O roteiro, assinado Terry Rossio – que também escreveu Shrek – traz toda a sagacidade e anarquia de Pratchett para a tela, que, sob a direção de Toby Genkel, encontra um colorido vibrante, personagens divertidos e situações inesperadas. Mas o que conta aqui realmente é que ninguém se leva muito a sério, parecendo ter noção da divertida bobagem que se vê na tela.

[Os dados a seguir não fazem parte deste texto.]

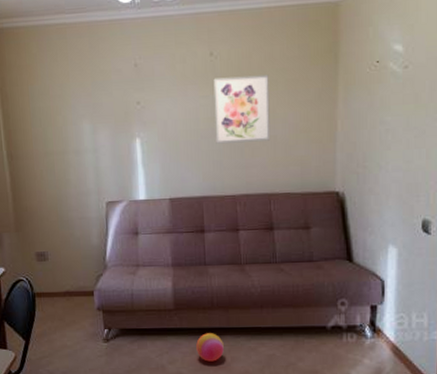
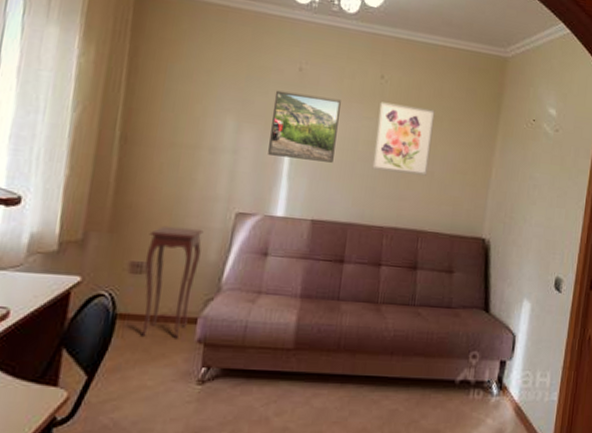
side table: none [44,219,87,308] -> present [140,225,204,338]
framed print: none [118,85,179,148] -> present [268,90,341,163]
ball: present [196,333,224,362] -> none [311,380,344,415]

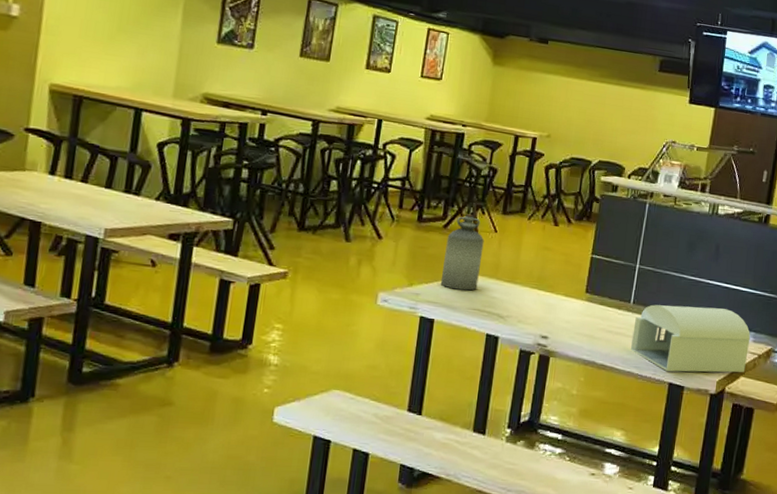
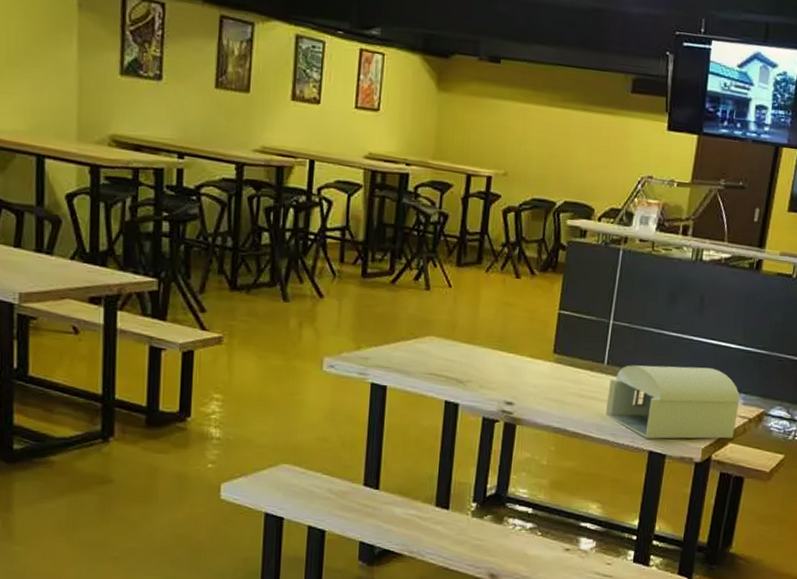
bottle: present [440,214,484,291] -> none [391,267,438,354]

Mauricio é um gato laranja e esperto que armou com um flautista e uma trupe de ratos o esquema fraudulento. Os ratos assustam uma pequena cidade, todo mundo fica desesperado, chegam o bichano e Keith, com sua flauta, expulsam os roedores, ganham uma boa grana, e todos ficam felizes. A história do filme é narrada por Marina, uma garota apaixonada por livros, que conhece todas as artimanhas da literatura juvenil, o que a coloca numa posição privilegiada.
Marina é mais esperta que os demais, mas não irritante. O filme sabe dosar sua picardia e seus comentários ácidos. E, inesperadamente, ela se torna aliada do gato e seus amigos num próximo golpe, quando uma cidade parece que foi realmente tomada por uma praga real, e a comida desapareceu por completo . Por trás disso, há o monarca que quer ainda mais poder sobre seus súditos.
Embora Mauricio venha no título do filme, o show é dos ratos tanto quanto dele. Os animaizinhos honram com gosto a tradição de seus pares no cinema – como Stuart Little e Remy, de Ratatouille. Eles são mais fofos e engraçadinhos, em comparação ao felino sarcástico e debochado.